A non-native English speaker uses Claude to proofread and polish the grammar on their PWR essay before submitting. The ideas and arguments are entirely their own, but many sentences have been reworded by the AI.

Scenario 4 — CS 124

A student uses Cursor while working on a CS 124 PA. They write a comment describing what the function should do, and Cursor autocompletes the entire function.
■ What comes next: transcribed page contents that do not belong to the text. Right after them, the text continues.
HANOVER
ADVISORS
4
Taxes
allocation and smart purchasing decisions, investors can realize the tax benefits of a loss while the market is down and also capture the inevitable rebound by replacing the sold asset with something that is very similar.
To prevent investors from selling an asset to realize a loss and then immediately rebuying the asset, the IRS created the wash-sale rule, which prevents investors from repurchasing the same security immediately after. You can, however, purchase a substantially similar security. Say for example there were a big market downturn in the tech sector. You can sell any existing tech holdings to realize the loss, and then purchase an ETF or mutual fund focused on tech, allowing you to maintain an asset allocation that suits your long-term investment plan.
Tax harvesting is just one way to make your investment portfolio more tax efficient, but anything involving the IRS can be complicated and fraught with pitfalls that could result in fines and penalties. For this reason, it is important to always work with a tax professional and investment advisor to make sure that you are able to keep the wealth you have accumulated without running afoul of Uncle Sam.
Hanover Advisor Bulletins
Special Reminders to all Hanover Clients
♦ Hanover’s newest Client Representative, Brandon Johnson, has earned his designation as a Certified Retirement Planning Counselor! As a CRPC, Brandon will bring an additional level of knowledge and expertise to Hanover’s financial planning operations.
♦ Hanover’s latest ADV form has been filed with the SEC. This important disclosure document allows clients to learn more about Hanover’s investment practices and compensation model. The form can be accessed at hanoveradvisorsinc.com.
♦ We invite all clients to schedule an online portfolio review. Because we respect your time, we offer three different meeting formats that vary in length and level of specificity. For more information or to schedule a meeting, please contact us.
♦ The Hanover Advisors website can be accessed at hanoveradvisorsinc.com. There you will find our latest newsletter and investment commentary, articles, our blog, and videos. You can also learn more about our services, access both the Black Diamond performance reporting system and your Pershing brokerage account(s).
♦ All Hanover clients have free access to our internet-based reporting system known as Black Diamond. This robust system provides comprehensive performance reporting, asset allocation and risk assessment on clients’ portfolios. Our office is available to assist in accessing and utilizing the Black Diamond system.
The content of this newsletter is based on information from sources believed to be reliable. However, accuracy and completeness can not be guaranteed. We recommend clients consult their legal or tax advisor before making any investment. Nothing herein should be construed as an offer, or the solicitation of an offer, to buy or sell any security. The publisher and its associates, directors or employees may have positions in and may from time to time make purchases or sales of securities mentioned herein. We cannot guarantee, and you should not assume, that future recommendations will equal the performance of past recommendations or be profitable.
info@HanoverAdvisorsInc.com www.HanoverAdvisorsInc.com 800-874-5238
The student reviews it, confirms it looks right, and moves on.

Scenario 5 — Teaching Team

A TA uses an LLM to draft feedback comments on student assignments. The TA reviews and edits the AI-generated comments before posting them, but roughly 70% of the language in the final feedback was generated by the AI.

After discussing, take note of where your group disagreed. Those disagreements are exactly the gaps that a written policy needs to address. You will submit a summary of these disagreements in the attendance form (Q1).


Split Room: Draft Your Policy (~20 min)

Now your group will draft a generative AI policy for a real Stanford course. Here's the twist: not every course should have the same policy.

  • Side A of the room: Draft a Gen AI policy for CS 124 (an NLP course — coding-heavy, conceptual understanding matters, but AI tools are increasingly standard in the industry your students are entering).
  • Side B of the room: Draft a Gen AI policy for PWR (Stanford's required writing course — the written output is the learning objective; developing your own voice, argument, and critical thinking is the entire point).

Work together on your shared Google Doc. Your policy should be 2-4 short paragraphs and must address the following:

1. Allowed vs. Prohibited Uses

  • For students: What specific uses of Gen AI tools are permitted? What is off-limits? Be concrete — "don't use AI to cheat" is not a policy.
  • For the teaching team: Can TAs or instructors use AI in grading, feedback, or lesson planning? Under what conditions?

2. Disclosure Requirements

  • If AI use is allowed, must students disclose it? How — a footnote, a separate statement, an honor code checkbox?

3. Consequences

  • How does your policy connect to Stanford's Honor Code? What happens if a student violates your AI rules? Be specific.

4. Rationale (1-2 sentences)

  • Why did your group make the choices it did? What is the core learning objective of this course, and how does your policy protect it?

As you draft, think back to the scenarios from the previous exercise. Your policy should be able to cleanly handle each scenario relevant to your course. If it can't, that's a sign something is underspecified. You will submit your policy in the attendance form (Q2).


Stress Test Swap (~10 min)

Time to break each other's policies.

Each CS 124 group will swap their draft with a PWR group (and vice versa). Your job as the reviewing group:

  1. Find the loopholes. Identify a realistic scenario where a student could technically comply with the policy while clearly undermining the learning objective.
  2. Find the edge case. What about a student with a disability who uses AI as an accessibility tool? What about a student who uses AI to understand the assignment prompt but not to complete it? What about a student with more money that can afford fancier language models?
  3. Find the ambiguity. Is there any phrase in the policy that two reasonable people could interpret differently?

Write 2-3 specific critiques and pass the policy back. Original groups: review the feedback and note what you would revise. You will submit a summary of these critiques in the attendance form (Q3).


Share Out & Wrap-Up (~5 min)

Let's come back together as a class. A few questions for the room:

  • Which course was harder to write a policy for — and why?
  • Did any group find that their scenario verdicts from earlier contradicted the policy they ended up writing?
  • What's the one thing you think every AI policy should include, regardless of the course?

The key takeaway: there is no universal AI policy that works for every class, because the learning objective of a course should drive the policy. A writing class where the output is the learning and a CS class where the output demonstrates the learning require fundamentally different rules — even if they're both happening on the same campus, in the same quarter, for the same students.